"Type what you want to see and get a drawing of it" is very powerful, even if its scope is still limited.
1. People buy photography, even stock photography for ads or business uses, with some intention to affiliate with the photographer / artist or some notion of an artsy style or aesthetic. Autogenerated art starts right off the bat at a disadvantage for being “commodity” in nature, even compared to repetitive inventory of sites like Shutterstock. Maybe you can get past this for certain niche areas where the real photos are already exceedingly commodity, like backgrounds, office photos, landscapes. But even then, the status of an artist counts for a lot.
2. It’s not actually that cheap to operate generative image at scale. You have to ensure that pre-generated content is of sufficient quality, and covers sufficient subject matter, compositional and aesthetic variety. If content is generated on the fly, you’ll be dealing with pretty high throughput on a very resource intensive model.
3. Competition can replicate your image model pretty easily, so your differentiator comes back to branding and a sense of “not commodity” quality, as well as all accompanying services and support, which is where all your operating costs come from anyway.
I am sure generative inventory will become a bigger trend in stock photography, but I doubt it will be much of a differentiator. If you run a stock photography business with more than a few million images already, you would be better served building ML solutions for search, discovery, keyword or caption annotation, abusive content detection, automated aesthetic enhancements or assisted editing tools & style transfer. There won’t be a “holy grail” of generated inventory. Most customers just won’t care.
It’s a good example of how impressive exotic ML solutions might seem like they surely have to have consumer applications, but where it interacts with business concerns it just doesn’t matter. Monetizing ML solutions is really hard - much harder than creating the ML solutions in the first place.
What I'd like to see in generative models is the generation of diagrams, geometry figures, mind-maps, data and algorithm drawings based off text inputs. I want a super boosted imagination power in a box, a tool to model problems.
import all_photos from "./photos";
model = train(all_photos)
a = model.generate();
Anybody have any leads..?
It's quite important to emphasise the dichotomy between the 2 current approaches in the image synthesis today. 1. Implicit distribution learning - VAE or autoregressive based techniques 2. Explicit learning of the distribution - GAN based models. The way these two model the distribution is fundamentally different.
Fundamentally, GAN presents huge drawbacks when it comes to the actual inference during the synthesis. There have been dozens of models with workarounds but most of these present new challenges on their own especially instability and mode collapse being one of the primary.
VQVAE2 as the most advanced VAE based technique has eliminated major drawbacks of VAE and GAN and has produced phenomenal quality 
However the main challenge in the area is not synthesising just any kind of image.

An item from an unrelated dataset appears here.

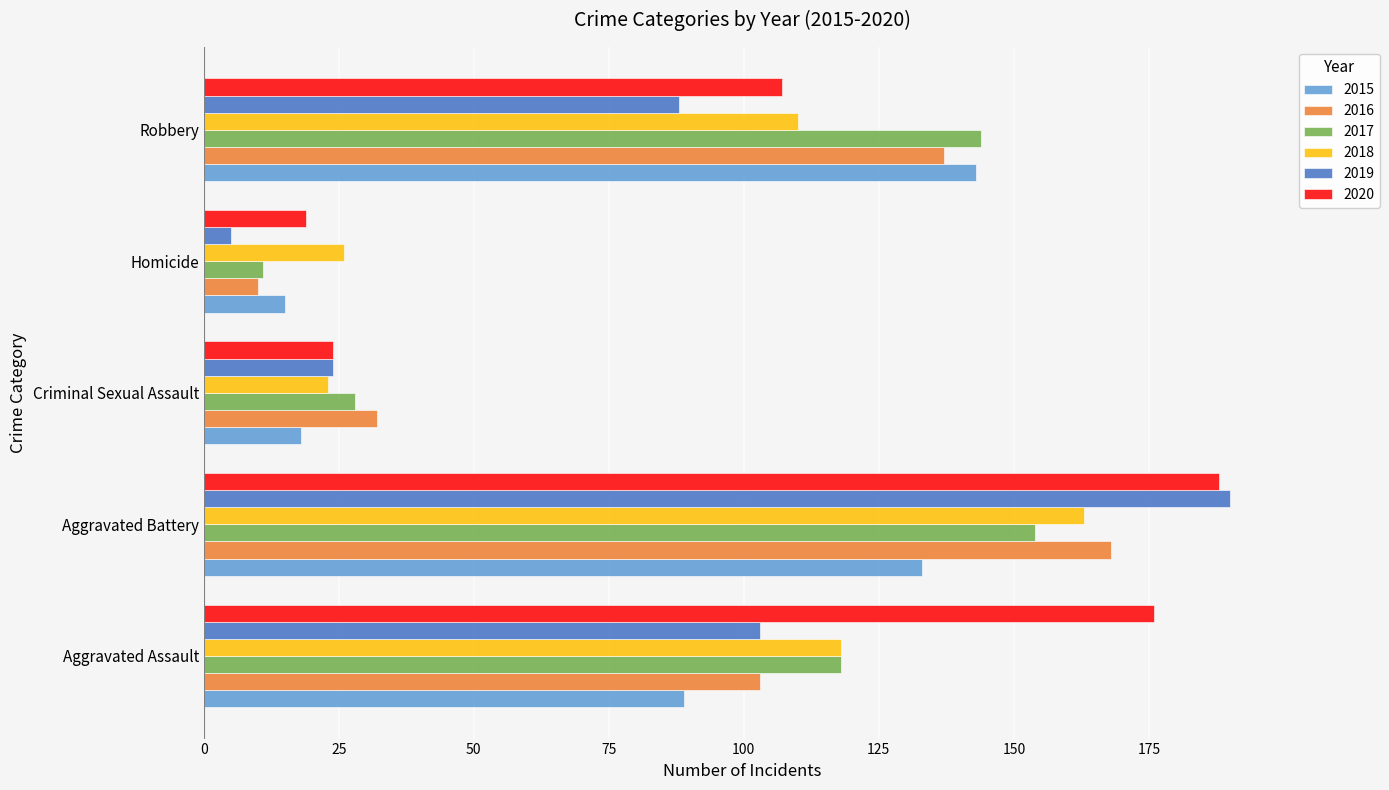

Rank the categories by 2019 value from highest to lowest.

Aggravated Battery, Aggravated Assault, Robbery, Criminal Sexual Assault, Homicide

VQVAE2 is doing that already very well. Where none of the current techniques win today, is the multi-object image synthesis. That requires a new paradigm in the architecture and distribution learning.

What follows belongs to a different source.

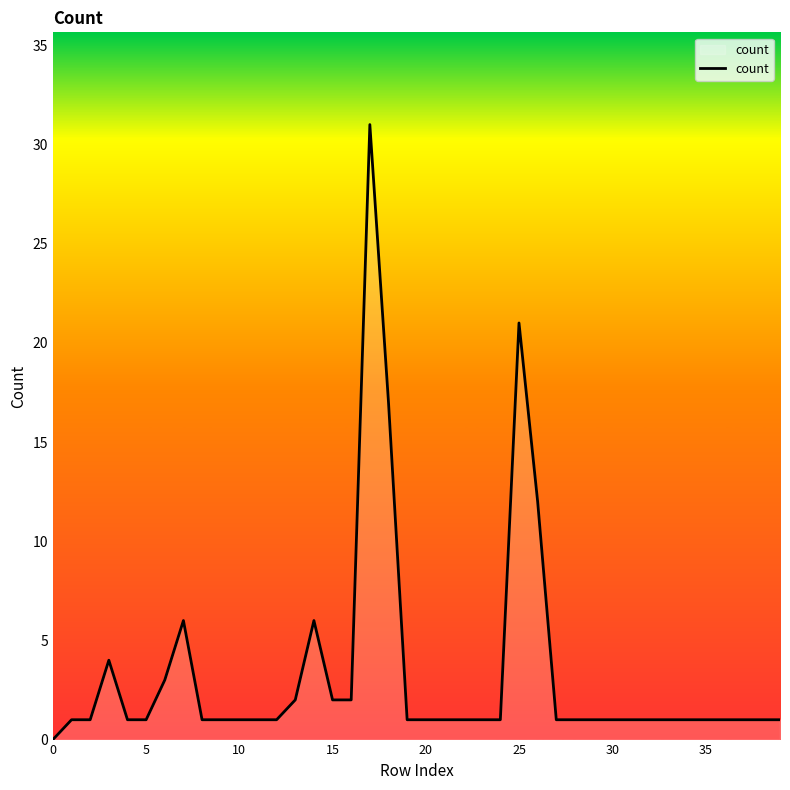

What is the sum of all values?

134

'Explicit' models (I think this term is nonstandard) parameterize the density directly and modify the parameters via maximum likelihood. This allows one in theory to both directly evaluate the density and sample from the learned distribution. VAEs (only give a lower bound on the density), autoregressive models, and normalizing flows all fall under this category.
Note that while it is theoretically possible for 'explicit' models to go in both directions (sample and evaluate), one direction may be much more efficient than the other for certain models. e.g. for autoregressive models you can read the first two pages of  for a good explanation of why.
As shown in a figure in the section of VQGAN, VQGAN offers superior quality over VQVAE2 for a given amount of compute budget, and given that the generator of VQGAN is based on an architecture similar to VQVAE-1/2 (like DALL-E), it does not suffer from mode collapse or instability you mentioned.
edit, someone else pointed this out hours ago and provided a much more detailed answer.
The reason why VQGAN (taming transformers) has good quality (possibly the best as you said) is precisely because it uses an idea from GAN (not because of quantized VAE). So, this model is not really VAE, but it's a combination of VAE and GAN just like DC-VAE model that was also featured in the post.
If you take a look at VQGAN's section, you can see a comparison between DALL-E and VQGAN, the former of which uses substantially more resources and no GAN technique. THe latter shows much better quality, which shows that GAN really offers much better quality.